- One 4 to 5 pound brisket
- 1 packet onion soup mix
- 1 can jellied cranberries
- 1 to 1 1/2 cups beef broth
- 1/8 cup water, if needed
- 2 tablespoons of brown sugar (this is optional, we like things on the sweeter side)
- 5 to 6 carrots, peeled and kept whole
- 1 small onion sliced (optional)
- Gravy Thickener:
- 1/8 cup cold water
- 2 tablespoons cornstarch
- Preheat your oven to 350 degrees
- Rinse the brisket in cold water, place in pan along with the carrots. (I use the large, deep aluminum pans. I just throw them away when I’m done)
- In a glass bowl, mix the soup mix, cranberries, and beef broth. You can taste and see if you want to add the sugar.
- Pour mixture over the brisket, lay the carrots on both sides and onion if using and cover tightly with tin foil and bake for about two hours.
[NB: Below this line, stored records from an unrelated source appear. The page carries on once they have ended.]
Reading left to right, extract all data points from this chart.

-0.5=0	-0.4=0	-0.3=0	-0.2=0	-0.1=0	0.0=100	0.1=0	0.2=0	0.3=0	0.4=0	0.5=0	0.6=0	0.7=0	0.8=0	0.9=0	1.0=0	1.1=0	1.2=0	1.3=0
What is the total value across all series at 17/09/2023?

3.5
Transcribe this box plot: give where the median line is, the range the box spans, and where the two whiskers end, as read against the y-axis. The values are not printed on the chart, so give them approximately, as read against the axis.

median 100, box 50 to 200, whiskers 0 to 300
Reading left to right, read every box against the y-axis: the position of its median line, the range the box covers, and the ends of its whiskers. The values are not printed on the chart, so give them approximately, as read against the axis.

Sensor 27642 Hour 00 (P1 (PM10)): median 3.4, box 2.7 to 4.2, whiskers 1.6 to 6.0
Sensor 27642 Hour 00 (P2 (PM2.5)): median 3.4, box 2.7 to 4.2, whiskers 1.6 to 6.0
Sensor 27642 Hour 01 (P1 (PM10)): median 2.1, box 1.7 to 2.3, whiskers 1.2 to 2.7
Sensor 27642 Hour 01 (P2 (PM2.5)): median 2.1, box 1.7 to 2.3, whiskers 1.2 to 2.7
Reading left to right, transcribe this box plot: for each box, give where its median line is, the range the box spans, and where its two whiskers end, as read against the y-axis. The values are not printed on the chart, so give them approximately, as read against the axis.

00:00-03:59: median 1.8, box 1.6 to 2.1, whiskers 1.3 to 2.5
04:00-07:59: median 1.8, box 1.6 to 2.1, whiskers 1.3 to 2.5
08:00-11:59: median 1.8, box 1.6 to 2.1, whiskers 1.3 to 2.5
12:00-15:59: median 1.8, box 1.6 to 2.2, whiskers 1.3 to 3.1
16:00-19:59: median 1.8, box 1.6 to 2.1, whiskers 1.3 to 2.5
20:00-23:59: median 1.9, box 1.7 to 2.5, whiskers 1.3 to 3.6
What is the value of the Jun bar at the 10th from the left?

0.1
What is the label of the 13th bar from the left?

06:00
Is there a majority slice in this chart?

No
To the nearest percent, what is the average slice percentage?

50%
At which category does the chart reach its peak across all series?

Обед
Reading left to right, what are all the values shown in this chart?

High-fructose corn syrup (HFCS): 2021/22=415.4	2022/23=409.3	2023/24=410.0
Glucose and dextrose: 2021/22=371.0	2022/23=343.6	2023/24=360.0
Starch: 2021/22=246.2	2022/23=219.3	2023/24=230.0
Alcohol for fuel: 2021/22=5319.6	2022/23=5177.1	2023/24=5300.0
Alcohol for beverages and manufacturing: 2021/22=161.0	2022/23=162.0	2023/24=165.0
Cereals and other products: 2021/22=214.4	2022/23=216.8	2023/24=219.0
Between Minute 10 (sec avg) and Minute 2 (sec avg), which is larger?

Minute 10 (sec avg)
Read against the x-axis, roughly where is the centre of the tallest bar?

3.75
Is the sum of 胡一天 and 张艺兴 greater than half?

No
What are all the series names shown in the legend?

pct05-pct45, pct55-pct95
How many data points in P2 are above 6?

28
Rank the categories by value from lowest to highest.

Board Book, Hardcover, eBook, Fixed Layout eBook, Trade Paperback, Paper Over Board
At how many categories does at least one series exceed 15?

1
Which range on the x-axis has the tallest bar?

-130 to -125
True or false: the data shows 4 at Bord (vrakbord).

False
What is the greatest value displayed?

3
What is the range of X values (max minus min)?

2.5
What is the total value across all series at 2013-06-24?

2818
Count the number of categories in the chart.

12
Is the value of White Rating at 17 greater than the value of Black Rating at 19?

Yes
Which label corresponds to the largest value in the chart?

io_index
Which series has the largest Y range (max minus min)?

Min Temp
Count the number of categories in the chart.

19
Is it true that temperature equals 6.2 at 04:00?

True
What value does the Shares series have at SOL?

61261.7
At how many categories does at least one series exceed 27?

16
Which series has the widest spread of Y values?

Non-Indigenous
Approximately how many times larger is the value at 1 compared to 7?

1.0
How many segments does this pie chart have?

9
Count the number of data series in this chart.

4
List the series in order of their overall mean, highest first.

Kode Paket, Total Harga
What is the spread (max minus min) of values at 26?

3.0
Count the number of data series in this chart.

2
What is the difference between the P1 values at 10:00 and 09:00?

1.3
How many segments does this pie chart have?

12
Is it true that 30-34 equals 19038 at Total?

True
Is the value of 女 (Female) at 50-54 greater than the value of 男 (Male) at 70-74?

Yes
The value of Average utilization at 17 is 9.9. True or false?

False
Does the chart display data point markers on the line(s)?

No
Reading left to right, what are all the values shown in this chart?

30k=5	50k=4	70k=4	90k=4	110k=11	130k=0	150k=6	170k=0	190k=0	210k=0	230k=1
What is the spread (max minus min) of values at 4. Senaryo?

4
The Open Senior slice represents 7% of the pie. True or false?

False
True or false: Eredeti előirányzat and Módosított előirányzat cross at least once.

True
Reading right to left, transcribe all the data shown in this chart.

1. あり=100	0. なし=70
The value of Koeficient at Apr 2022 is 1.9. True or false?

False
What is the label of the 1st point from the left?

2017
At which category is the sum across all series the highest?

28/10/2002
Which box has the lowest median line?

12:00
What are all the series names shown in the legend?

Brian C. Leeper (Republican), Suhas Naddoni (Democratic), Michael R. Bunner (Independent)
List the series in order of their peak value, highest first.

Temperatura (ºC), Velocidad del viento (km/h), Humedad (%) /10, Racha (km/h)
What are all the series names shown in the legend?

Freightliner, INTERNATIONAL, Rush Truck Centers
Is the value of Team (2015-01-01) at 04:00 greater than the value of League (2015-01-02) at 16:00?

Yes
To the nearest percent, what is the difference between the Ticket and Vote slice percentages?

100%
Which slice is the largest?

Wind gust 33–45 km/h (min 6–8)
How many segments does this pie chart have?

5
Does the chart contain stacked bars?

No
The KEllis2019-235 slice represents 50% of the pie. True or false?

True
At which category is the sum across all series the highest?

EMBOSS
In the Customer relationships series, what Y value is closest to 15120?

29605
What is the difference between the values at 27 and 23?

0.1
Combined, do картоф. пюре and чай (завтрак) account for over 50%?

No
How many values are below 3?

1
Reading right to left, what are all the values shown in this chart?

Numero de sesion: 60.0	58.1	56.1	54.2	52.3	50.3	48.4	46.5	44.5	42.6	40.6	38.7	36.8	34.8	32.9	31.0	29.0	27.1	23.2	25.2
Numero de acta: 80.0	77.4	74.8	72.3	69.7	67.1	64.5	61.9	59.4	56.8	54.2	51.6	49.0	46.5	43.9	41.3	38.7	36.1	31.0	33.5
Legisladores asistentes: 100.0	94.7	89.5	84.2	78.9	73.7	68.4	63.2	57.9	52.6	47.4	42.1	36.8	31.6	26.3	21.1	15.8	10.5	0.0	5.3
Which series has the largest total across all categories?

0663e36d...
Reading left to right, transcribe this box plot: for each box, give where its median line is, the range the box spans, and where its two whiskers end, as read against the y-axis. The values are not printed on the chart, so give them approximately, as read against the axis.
- Take out and mix the sauce around and over the brisket. If the liquid is not thick like gravy, add the cold water and whisk in the cornstarch. Pour around the liquid in the pan and whisk it in so you don’t see white from the cornstarch.
- Place back in the oven for another 15 minutes until the liquid boils.
- Take out of the oven, uncover and let the brisket sit about 10 minutes. It should look like it’s going to fall apart. Slice up and serve with potatoes or rice.